Assistant Professor at Ashesi, Lloyd Amoah, was named a 2013 Postdoctoral Fellow at the International Institute for Asian Studies (IIAS) at the University of Leiden, Netherlands. The fellowship aims to attract researchers whose work is informed by current theoretical debates in the social sciences and humanities over global connectivity, and who are able to critically engage with shifting ideas in “area studies” beyond the ways in which these have traditionally been regarded in the West. Lloyd becomes the first African professor to be awarded the fellowship.
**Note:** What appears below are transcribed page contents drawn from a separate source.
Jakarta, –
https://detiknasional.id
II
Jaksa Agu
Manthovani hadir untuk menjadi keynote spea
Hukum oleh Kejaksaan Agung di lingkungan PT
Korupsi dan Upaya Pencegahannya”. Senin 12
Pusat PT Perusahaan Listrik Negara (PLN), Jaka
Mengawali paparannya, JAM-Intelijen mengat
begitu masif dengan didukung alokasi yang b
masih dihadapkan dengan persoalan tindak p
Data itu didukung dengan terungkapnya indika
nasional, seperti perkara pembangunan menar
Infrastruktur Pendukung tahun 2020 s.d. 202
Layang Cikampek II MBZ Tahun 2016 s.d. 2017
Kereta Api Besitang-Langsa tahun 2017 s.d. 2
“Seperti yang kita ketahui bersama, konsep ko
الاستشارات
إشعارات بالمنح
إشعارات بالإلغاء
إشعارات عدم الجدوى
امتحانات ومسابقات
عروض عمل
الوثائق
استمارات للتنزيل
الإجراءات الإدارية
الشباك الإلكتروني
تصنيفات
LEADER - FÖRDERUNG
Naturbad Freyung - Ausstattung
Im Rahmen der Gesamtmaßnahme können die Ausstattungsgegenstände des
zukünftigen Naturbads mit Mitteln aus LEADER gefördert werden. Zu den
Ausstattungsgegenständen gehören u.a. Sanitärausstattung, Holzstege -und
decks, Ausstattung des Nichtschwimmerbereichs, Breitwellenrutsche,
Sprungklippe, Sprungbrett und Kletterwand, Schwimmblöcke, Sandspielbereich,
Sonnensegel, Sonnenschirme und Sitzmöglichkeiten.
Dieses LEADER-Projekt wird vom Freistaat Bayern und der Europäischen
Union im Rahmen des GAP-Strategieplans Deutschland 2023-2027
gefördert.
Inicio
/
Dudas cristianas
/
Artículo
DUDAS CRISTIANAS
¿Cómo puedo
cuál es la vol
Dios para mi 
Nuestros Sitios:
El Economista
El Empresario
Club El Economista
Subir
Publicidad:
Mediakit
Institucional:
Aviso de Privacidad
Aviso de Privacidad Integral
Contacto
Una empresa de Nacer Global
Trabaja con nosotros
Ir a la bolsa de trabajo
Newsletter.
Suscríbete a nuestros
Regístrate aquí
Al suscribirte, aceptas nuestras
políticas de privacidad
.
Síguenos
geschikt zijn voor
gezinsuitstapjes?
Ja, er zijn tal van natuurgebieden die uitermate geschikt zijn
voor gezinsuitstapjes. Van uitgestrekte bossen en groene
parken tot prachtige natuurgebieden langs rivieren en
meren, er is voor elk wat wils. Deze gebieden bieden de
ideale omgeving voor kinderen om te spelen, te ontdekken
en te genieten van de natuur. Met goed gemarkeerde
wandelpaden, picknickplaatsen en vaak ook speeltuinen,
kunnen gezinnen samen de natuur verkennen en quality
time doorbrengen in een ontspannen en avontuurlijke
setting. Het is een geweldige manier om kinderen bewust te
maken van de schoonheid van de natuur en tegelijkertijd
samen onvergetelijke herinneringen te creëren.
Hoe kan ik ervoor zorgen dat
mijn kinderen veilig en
As a fellow, Lloyd spent three months in Leiden working on his research and participating in seminars that looked at contemporary Africa-Asia relations. He also attended the 8th Conference of the International Convention of Asia Scholars(ICAS) which took place in Macau, China. He also presented two papers on the ways in which China constructs her soft power in Africa via architecture and construction, and the Chinese presence in small-scale mining in Ghana.
“My presence in Leiden and the IIAS has some serendipity about it,” says Lloyd. “I was originally planning to do my fellowship at the African Studies Center, which is just a spitting distance from the IIAS. A roundtable at an idyllic game resort in Lusuka (Zambia), which led to the setting up of the Association of Asian Studies in Africa (A-ASIA), changed my research fellowship trajectory. In Lusaka I met Philippe Peycam, the energetic director of IIAS, and was convinced the IIAS was custom tooled for the demands of my specific research interest.” 

“My considered view is that at this key juncture in Africa’s history, in which the makings of a multi-polar world is in palpable evidence, it is crucial that some critical light is shed on the underlying reasons (beyond the stylized narratives) and forms (especially institutional) by which the emerging powers Brazil, China and India are interacting with Africa and Africa’s role in shaping such interactions – and what all this portends for the future of the world.”

Lloyd’s research has focused on public policy formation and development in developing societies, Africa-BRICS relations and public administration and philosophy. His work has appeared in Administrative Theory and Praxis Journal, Fudan Journal of the Humanities and Social Sciences, Journal of African Affairs and the Ghana Policy Journal among others. He has also published on Africa-China relations in the British Broadcasting Corporation’s (BBC) Focus on Africa magazine, Jeune Afrique’s The Africa Report, Third World Network’s African Agenda magazine and other local and international publications. Lloyd is currently working on a book (due for publication in 2014), which analyzes the emergence and impacts of the knowledge society/economy on contemporary Africa’s socio-economic development.